:: The problem ::
Restate each entry exactly, without pictures.

:: Listed records ::
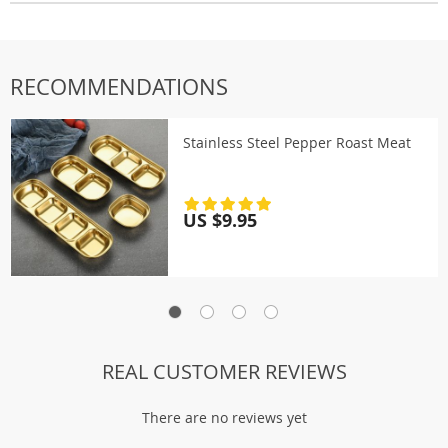
RECOMMENDATIONS
Stainless Steel Pepper Roast Meat
US $9.95
REAL CUSTOMER REVIEWS
There are no reviews yet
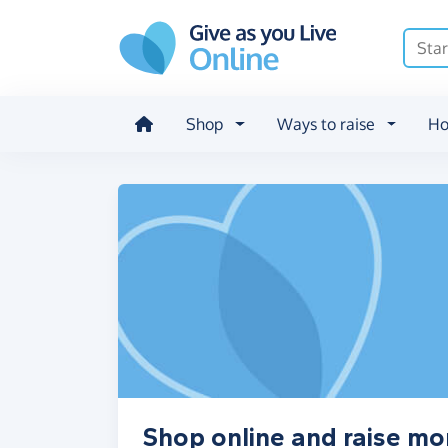
Skip to main content
Shop
Ways to raise
Ho
Shop online and raise mo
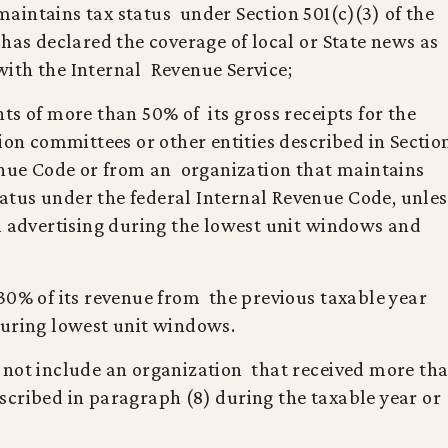
t maintains tax status under Section 501(c)(3) of the
has declared the coverage of local or State news as
s with the Internal Revenue Service;
ts of more than 50% of its gross receipts for the
ion committees or other entities described in Sectio
venue Code or from an organization that maintains
status under the federal Internal Revenue Code, unle
l advertising during the lowest unit windows and
30% of its revenue from the previous taxable year
during lowest unit windows.
 not include an organization that received more th
cribed in paragraph (8) during the taxable year or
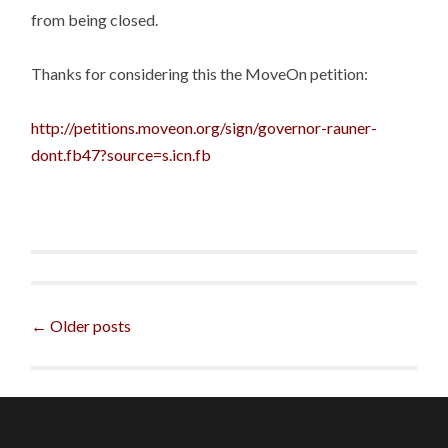
from being closed.
Thanks for considering this the MoveOn petition:
http://petitions.moveon.org/sign/governor-rauner-
dont.fb47?source=s.icn.fb
Posts
←
Older posts
navigation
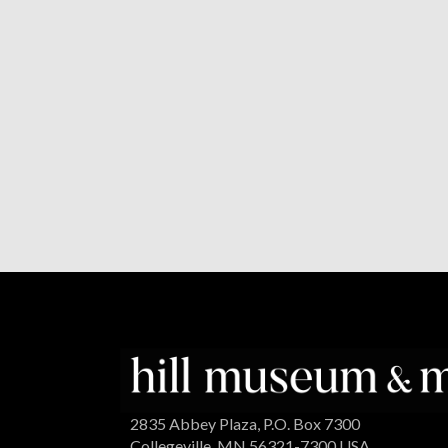
2835 Abbey Plaza, P.O. Box 7300
Collegeville, MN 56321-7300 USA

:: Task response ::
RECOMMENDATIONS
Stainless Steel Pepper Roast Meat
US $9.95
REAL CUSTOMER REVIEWS
There are no reviews yet
Skip to main content
Shop
Ways to raise
Ho
Shop online and raise mo
t maintains tax status under Section 501(c)(3) of the
has declared the coverage of local or State news as
s with the Internal Revenue Service;
ts of more than 50% of its gross receipts for the
ion committees or other entities described in Sectio
venue Code or from an organization that maintains
status under the federal Internal Revenue Code, unle
l advertising during the lowest unit windows and
30% of its revenue from the previous taxable year
during lowest unit windows.
 not include an organization that received more th
cribed in paragraph (8) during the taxable year or
from being closed.
Thanks for considering this the MoveOn petition:
http://petitions.moveon.org/sign/governor-rauner-
dont.fb47?source=s.icn.fb
Posts
←
Older posts
navigation
2835 Abbey Plaza, P.O. Box 7300
Collegeville, MN 56321-7300 USA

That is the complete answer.